**Fragmento de página**
Los tres camaristas de Porto Alegre sin duda pasarán a la historia. Al condenar a Lula hicieron su contribución para un mundo más desequilibrado.

Hace seis meses que Lula gana en todas las encuestas de intención de voto en primera vuelta y en segunda. También redujo en 20 puntos el rechazo que generaba su figura. Y lo hizo en solo un año y medio. Los políticos y los investigadores de opinión pública saben cuál es el efecto de reducir la imagen negativa: sube el techo y el crecimiento es posible. Ninguna figura de la derecha, entretanto, se disparó en las encuestas hasta el punto de poner en riesgo a Lula. Ni el ultraderechista Jair Bolsonaro ni la verde Marina Silva, a quien en 2014 asesoró Jaime Durán Barba, ni el gobernador de Sao Paulo Gerardo Alckmin, del partido de José Serra y Fernando Henrique Cardoso. Nadie de ellos aparecía como challenger del viejo boxeador de 72 años que regresaba a la pelea, una más, tras superar un cáncer y un golpe de Estado.

Los jueces no solamente dieron el primer paso para impedir que el político más reconocido de Brasil pueda ser candidato y, eventualmente, ganar las presidenciales del 7 de octubre de este año. Castigaron al líder popular que, en el marco de la democracia clásica, protagonizó el proceso de cambio con mayor cantidad de población involucrada. A Dilma Rousseff la votaron en 2014 nada menos que 52 millones de personas.

Con su condena al dirigente sindical que fundó el Partido de los Trabajadores en 1980 y 23 años después llegó a la Presidencia, los jueces buscaron extirpar lo que un senador brasileño llamó “la raza maldita”. En 13 años de gobiernos petistas, primero de Lula y después de Dilma, los brasileños lograron comer tres veces por día. El verdadero milagro. Fue ésa, justamente, la promesa de Lula en la campaña presidencial de 2002.

El tono afable de los brasileños puede esconder la crueldad de su historia. Brasil salió de la esclavitud recién en 1888. La primera Constitución republicana, en 1891, prohibió votar a los analfabetos. Recuperaron ese derecho recién en 1985, por enmienda constitucional. Y lo disfrutaron de manera consagrada en el texto de la Constitución de 1988. Un siglo después de la abolición de la esclavitud.

Cuando Lula asumió, los fazendeiros, los hacendados del interior de Sao Paulo, todavía mataban inspectores del Ministerio de Trabajo. Brasil había pegado el gran salto en la década de 1970, con el desarrollo simultáneo de las multinacionales automotrices y la clase obrera de masas. Pero las instituciones seguían respondiendo a las prácticas de la esclavocracia, una forma de prolongar por otras vías el dominio del amo sobre el esclavo.

**Actividad 1**
En el párrafo del fragmento sobre la condena de Lula que empieza con «El tono afable de los brasileños», enumera todos los años mencionados junto con el hecho que el texto asocia a cada uno.
**Actividad 2**
Prosigue el fragmento sobre la condena de Lula a partir de su última oración.
El material es independiente del fragmento sobre la condena de Lula.

**Material de análisis**
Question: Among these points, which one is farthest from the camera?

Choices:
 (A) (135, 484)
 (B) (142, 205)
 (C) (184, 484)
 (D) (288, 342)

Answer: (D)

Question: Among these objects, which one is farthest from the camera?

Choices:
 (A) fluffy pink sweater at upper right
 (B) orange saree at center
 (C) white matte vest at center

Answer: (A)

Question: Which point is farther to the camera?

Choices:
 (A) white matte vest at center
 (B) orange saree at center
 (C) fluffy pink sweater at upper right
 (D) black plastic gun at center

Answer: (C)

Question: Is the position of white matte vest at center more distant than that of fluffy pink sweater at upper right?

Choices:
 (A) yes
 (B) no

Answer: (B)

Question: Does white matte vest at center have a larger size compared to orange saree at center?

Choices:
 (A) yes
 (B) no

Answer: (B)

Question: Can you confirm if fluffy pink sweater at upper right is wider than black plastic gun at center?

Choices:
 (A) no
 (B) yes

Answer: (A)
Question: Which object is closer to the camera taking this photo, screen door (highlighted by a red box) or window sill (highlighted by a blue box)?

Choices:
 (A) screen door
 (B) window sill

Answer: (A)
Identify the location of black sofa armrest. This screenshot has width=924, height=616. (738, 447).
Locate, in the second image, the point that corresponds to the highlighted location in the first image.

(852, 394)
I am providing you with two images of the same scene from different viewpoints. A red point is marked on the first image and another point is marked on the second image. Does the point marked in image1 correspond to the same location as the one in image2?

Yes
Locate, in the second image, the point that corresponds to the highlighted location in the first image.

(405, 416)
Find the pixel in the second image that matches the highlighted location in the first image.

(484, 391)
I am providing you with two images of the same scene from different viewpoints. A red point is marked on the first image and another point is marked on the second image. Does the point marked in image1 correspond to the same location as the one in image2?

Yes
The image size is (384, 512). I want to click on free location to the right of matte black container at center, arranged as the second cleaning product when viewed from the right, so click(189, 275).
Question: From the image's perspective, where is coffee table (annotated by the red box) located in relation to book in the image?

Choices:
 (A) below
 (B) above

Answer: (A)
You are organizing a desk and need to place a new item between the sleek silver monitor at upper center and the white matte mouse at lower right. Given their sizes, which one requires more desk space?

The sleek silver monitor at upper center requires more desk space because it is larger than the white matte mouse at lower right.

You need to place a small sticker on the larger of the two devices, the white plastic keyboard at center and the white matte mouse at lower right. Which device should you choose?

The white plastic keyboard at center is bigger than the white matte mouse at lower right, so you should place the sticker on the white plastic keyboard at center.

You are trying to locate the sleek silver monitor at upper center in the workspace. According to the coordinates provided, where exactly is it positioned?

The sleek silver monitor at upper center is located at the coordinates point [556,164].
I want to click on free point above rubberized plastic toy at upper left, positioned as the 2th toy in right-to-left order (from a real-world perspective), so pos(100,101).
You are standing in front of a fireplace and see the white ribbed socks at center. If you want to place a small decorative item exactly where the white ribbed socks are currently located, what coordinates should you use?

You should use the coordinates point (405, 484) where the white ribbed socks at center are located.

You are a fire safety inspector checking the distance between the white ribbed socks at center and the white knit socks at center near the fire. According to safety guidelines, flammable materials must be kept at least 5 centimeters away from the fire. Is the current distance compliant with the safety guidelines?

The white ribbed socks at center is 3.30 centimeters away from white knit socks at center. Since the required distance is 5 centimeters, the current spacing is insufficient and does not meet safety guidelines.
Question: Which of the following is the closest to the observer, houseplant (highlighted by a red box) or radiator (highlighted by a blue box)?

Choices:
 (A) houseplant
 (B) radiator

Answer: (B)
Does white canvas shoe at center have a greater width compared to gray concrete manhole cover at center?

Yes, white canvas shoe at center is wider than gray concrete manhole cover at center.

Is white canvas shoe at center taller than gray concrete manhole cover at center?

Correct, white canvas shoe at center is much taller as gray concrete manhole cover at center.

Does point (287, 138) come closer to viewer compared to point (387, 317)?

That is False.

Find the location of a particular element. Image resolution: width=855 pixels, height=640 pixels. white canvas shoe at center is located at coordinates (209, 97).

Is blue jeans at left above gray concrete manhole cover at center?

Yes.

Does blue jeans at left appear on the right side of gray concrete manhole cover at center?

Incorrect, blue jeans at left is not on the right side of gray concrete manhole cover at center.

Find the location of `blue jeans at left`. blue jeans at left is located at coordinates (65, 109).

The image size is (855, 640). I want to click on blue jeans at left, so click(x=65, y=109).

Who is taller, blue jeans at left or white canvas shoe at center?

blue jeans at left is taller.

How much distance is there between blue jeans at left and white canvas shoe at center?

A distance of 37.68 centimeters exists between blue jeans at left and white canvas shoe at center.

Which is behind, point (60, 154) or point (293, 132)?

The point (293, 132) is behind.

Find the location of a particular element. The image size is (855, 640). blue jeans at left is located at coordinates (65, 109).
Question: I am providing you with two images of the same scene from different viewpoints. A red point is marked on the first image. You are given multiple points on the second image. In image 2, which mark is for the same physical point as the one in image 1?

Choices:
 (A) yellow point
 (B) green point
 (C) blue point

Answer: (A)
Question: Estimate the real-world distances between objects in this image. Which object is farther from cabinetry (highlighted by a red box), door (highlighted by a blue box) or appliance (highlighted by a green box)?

**Respuesta 1**
- 1888: Brasil salió de la esclavitud.
- 1891: la primera Constitución republicana prohibió votar a los analfabetos.
- 1985: los analfabetos recuperaron el derecho a votar por enmienda constitucional.
- 1988: ese derecho quedó consagrado en el texto de la Constitución.

**Respuesta 2**
Lula no solo inició la incorporación al consumo de 40 millones de personas, que a principios de este siglo representaban la quinta parte de la población brasileña. Estimuló la dignidad de los negros y los indios, el orgullo de los operarios, los derechos de las mujeres, la soberanía de los nordestinos sobre su propia vida.

Tenía razón el viejo Eric. Construyó una democracia de lo concreto. Por eso el castigo de los jueces tiene alcance global. Es para que los trabajadores del mundo pierdan la esperanza de ser representados con su voto. Para que sientan miedo. Para que, de una vez para siempre, acepten el apartheid social. Para que no molesten más.

Los conservadores brasileños vienen midiendo la reacción popular. En 2017 hubo dos huelgas generales. La primera tuvo un acatamiento decoroso. La segunda fracasó. Luego de la segunda el Senado aprobó la Reforma Laboral precarizante y el juez Sergio Moro sentenció a Lula a nueve años y medio de cárcel, fallo que no sufrió marcha atrás ayer en Porto Alegre. No es ensayo y error: es correlación de fuerzas. Si el establishment no observa delante suyo la chance cierta de un alzamiento popular, sigue con el plan trazado. ¿Por qué habría de actuar de otra forma si quiere y, además, puede? Quiere transformar Brasil regresivamente. Eligió como blanco al PT y al Estado. A Petrobrás y a los bancos públicos, un área que Fernando Collor de Mello quiso privatizar en 1989 y no pudo porque el juicio político lo quitó del Planalto. Ni Itamar Franco ni Fernando Henrique Cardoso pudieron cumplir con el plan que desplegaban Carlos Salinas de Gortari en México y Carlos Saúl Menem en la Argentina. Ya era tarde.

Ahora van por la revancha. Que es algo más profundo. Marco Aurélio García, el asesor de Lula muerto el año pasado, le había puesto nombre: la Contrarreforma.